Bose - Atlanta, GA
posted 2 months ago
At Bose, we believe that sound is the most powerful force on earth, and our Information Technology team is dedicated to delivering valuable and reliable business and technology solutions. This role involves designing, implementing, and managing systems to ensure high availability and performance of production services. The successful candidate will develop and maintain monitoring, alerting, and logging systems to proactively identify and address issues, ensuring that our services meet the highest standards of reliability and performance. The position requires the creation and enforcement of Service Level Objectives (SLOs), Service Level Agreements (SLAs), and Key Performance Indicators (KPIs). You will lead the response to production incidents, which includes troubleshooting, resolution, and conducting post-incident analysis. Additionally, you will develop and maintain incident response procedures and runbooks, conduct root cause analysis, and implement corrective actions to prevent recurrence. Automation is a key focus of this role, as you will be responsible for automating repetitive tasks and processes to improve efficiency and reduce human error. You will also develop and maintain tools for deployment, configuration management, and system monitoring, collaborating closely with development teams to integrate automation into the software delivery pipeline. Capacity planning and designing scaling strategies to accommodate changes in demand will be essential, as will monitoring resource utilization to optimize infrastructure for cost efficiency. Collaboration is crucial in this role, as you will work with development teams to design scalable and reliable system architectures, participate in architectural reviews, and provide guidance on reliability and performance considerations.
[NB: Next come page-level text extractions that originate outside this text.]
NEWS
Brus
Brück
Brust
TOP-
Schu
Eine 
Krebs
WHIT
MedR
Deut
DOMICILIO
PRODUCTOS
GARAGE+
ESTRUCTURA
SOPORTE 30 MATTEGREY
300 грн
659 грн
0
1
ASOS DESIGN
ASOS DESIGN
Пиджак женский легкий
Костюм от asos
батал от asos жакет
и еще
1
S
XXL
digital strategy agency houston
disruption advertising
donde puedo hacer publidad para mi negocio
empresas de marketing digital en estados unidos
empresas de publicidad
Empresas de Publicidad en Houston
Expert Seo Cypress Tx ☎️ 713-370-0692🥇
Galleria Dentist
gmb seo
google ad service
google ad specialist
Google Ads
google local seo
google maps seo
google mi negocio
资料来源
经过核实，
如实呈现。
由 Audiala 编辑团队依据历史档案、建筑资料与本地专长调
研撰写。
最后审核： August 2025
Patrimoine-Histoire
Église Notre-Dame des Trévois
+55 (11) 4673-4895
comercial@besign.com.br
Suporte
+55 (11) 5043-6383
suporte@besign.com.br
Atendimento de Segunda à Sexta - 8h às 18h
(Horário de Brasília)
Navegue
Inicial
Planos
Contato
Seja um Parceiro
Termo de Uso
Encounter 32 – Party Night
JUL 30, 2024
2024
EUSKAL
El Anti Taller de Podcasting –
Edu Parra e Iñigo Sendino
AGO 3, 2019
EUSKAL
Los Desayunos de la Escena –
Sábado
You will evaluate and recommend new technologies and approaches to enhance system reliability and performance, document system configurations, processes, and procedures, and create operational runbooks and knowledge base articles. Training and mentorship of team members and stakeholders on reliability best practices will also be part of your responsibilities. Effective communication about system status, incident responses, and reliability improvements is essential, and participation in on-call rotations will be required to respond to incidents as needed.